The question answered by the Court is “Does the Confrontation Clause permit the prosecution to introduce a forensic laboratory report containing a testimonial certification, made in order to prove a fact at a criminal trial, through the in-court testimony of an analyst who did not sign the certification or personally perform or observe the performance of the test reported in the certification. . .”
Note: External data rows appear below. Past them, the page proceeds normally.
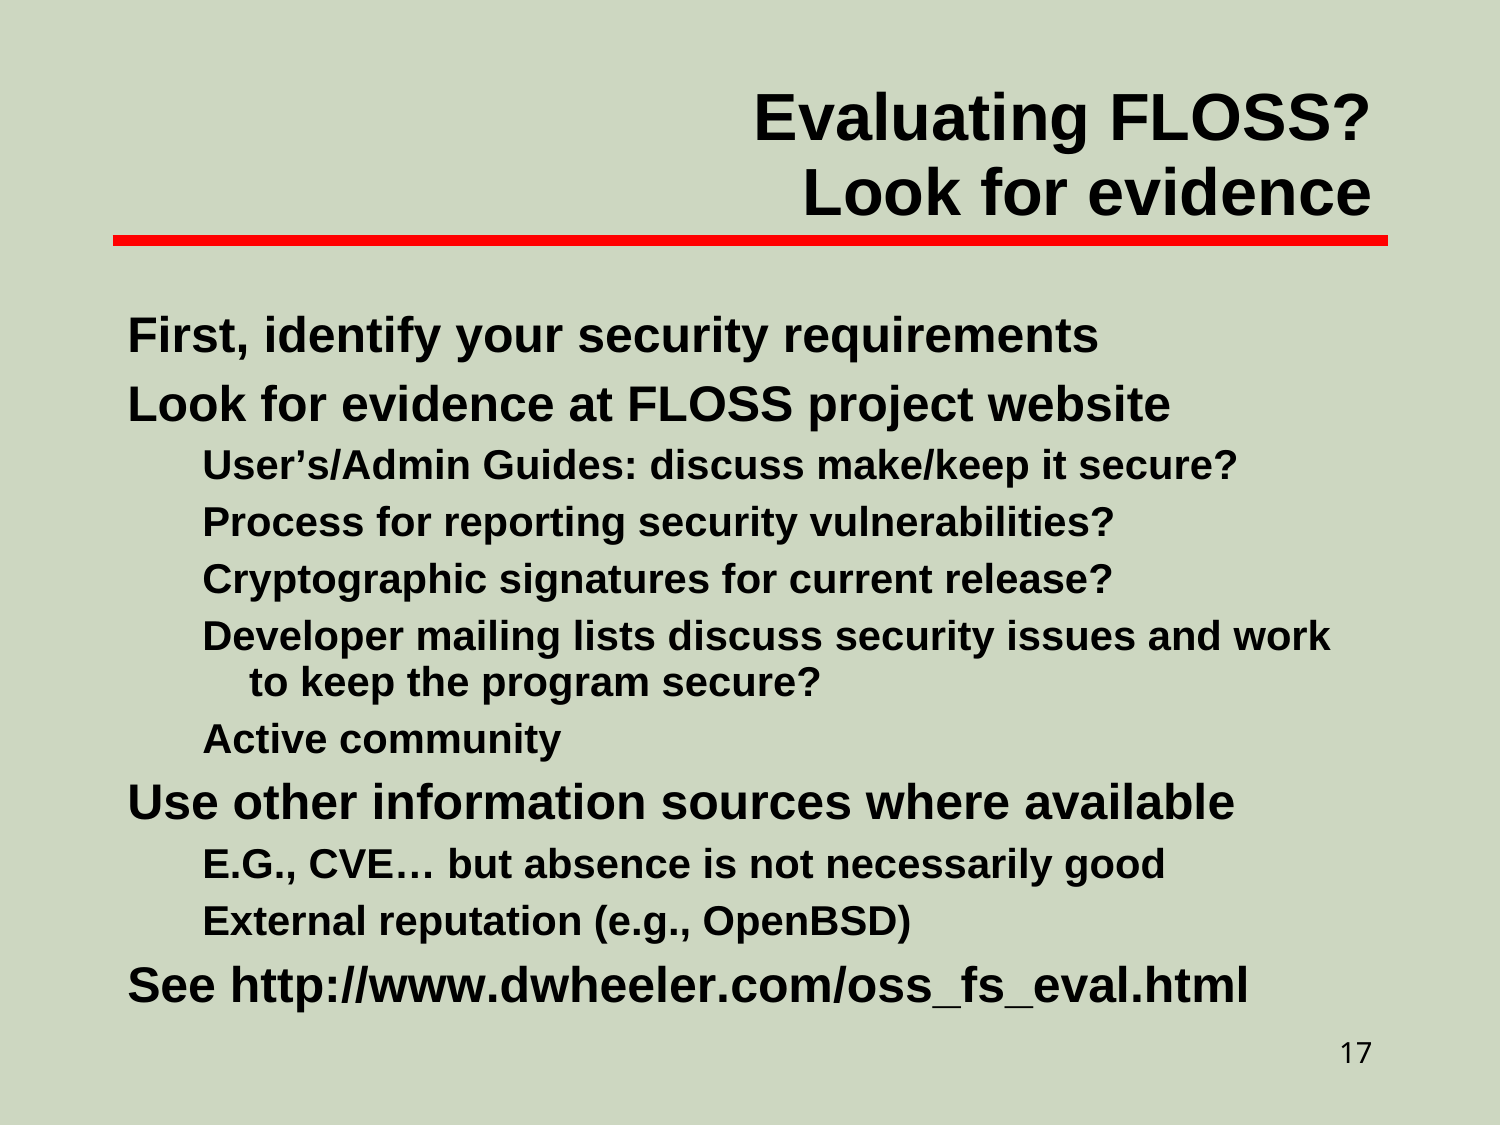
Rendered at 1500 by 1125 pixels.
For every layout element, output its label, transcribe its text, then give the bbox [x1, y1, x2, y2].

list First, identify your security requirements Look for evidence at FLOSS project website User’s/Admin Guides: discuss make/keep it secure? Process for reporting security vulnerabilities? Cryptographic signatures for current release? Developer mailing lists discuss security issues and work to keep the program secure? Active community Use other information sources where available E.G., CVE… but absence is not necessarily good External reputation (e.g., OpenBSD) See http://www.dwheeler.com/oss_fs_eval.html [112, 299, 1388, 1021]
title Evaluating FLOSS? Look for evidence [337, 72, 1388, 238]
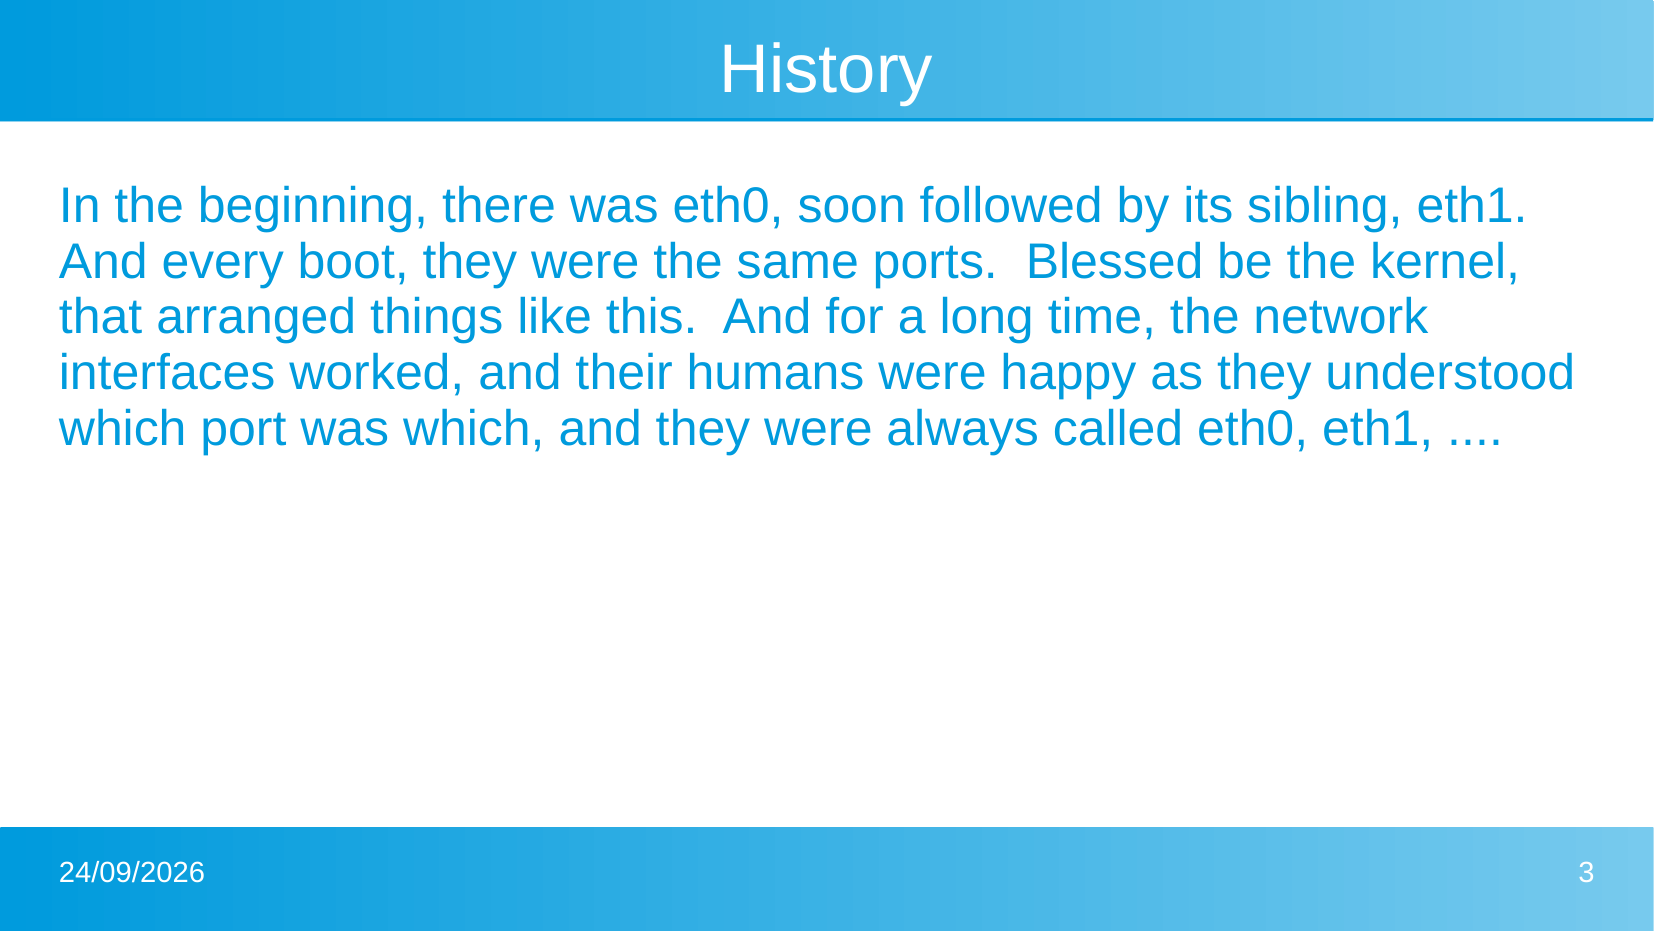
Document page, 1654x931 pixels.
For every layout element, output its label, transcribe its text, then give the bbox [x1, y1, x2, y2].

“Our answer is in line with controlling precedent: As a rule, if an out-of-court statement is testimonial in nature, it may not be introduced against the accused at trial unless the witness who made the statement is unavailable and the accused has had a prior opportunity to confront that witness.”  The New Mexico Supreme Court held surrogate testimony adequate to satisfy the Confrontation Clause in this case because analyst Caylor “simply transcribed the result generated by the gas chromatograph machine,” presenting no interpretation and exercising no independent judgment.  Recognizing that admission of the blood-alcohol analysis depended on “live, in-court testimony by a qualified analyst,” the New Mexico Supreme Court believed that Razatos could substitute for Caylor because Razatos “qualified as an expert witness with respect to the gas chromatograph machine and the SLD’s laboratory procedures,” But surrogate testimony of the kind Razatos was equipped to give could not convey what Caylor knew or observed about the events his certification concerned, i.e., the particular test and testing process he employed. Nor could such surrogate testimony expose any lapses or lies on the certifying analyst’s part. Significant here, Razatos had no knowledge of the reason why Caylor had been placed on unpaid leave.  Bottom line, “[a] document created solely for an ‘evidentiary purpose’ . . . made in aid of a police investigation, ranks as testimonial.”

Good case and is a must read for Crawford analysis.